Microbicides could be new HIV prevention tool

A potential new tool for HIV prevention will be the topic of a town hall meeting set for Sept. 20 in Nashville.

“Safe, effective vaginal and rectal microbicides would be an important new prevention option for men and women around the world,” according to longtime advocate Jim Pickett, the featured speaker at a Nashville town hall meeting next week. 

The Tennessee Association of People With AIDS (TAPWA) is presenting the event.

Microbicides dominated media coverage of the International AIDS Conference recently held in Toronto, Canada. 

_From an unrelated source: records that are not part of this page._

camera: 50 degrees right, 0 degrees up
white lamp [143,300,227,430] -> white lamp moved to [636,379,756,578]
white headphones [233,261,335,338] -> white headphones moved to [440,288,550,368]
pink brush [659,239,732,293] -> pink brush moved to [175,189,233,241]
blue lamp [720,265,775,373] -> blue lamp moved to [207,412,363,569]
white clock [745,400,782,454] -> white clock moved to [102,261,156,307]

“In a culture where we can order over 100 kinds of coffee, it shocks me that we have had so few ways to protect ourselves from HIV,” remarked Pickett. 

Microbicides will be critical as “an HIV tool that puts power in the hands of women,” according to community activist and educator Keri Adams.  “In a perfect world, abstinence, condoms and monogamous relationships would prevent HIV/AIDS.  Dream on!  In the real world, women often don't have control over their sex lives.”

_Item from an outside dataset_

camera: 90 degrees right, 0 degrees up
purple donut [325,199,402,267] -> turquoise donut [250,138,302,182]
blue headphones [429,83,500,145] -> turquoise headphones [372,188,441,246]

Pickett, a person living with HIV, traveled to Tennessee twice in 2001 to present the Chicago Department of Public Health's acclaimed "Faces of AIDS" exhibit.  He currently serves as the Director of Public Policy for the AIDS Foundation of Chicago, a Global Campaign for Microbicides site, and co-founded the International Rectal Microbicide Working Group.   Mayor Richard J. Daley inducted him into Chicago’s Gay and Lesbian Hall of Fame last year.

The free and open event will be held Wednesday evening, September 20, at 6:00 PM at the Holiday Inn Select Vanderbilt on West End Avenue across from Centennial Park.  No reservations are required, and refreshments will be served.  It is made possible with support from the Southeast Tennessee Development District and the state of Tennessee’s HIV/AIDS/STD division.  Local collaborators include Planned Parenthood of Middle and East Tennessee and the Community Advisory Boards of the Vanderbilt AIDS Clinical Trials Center and the Vanderbilt HIV Vaccine Program.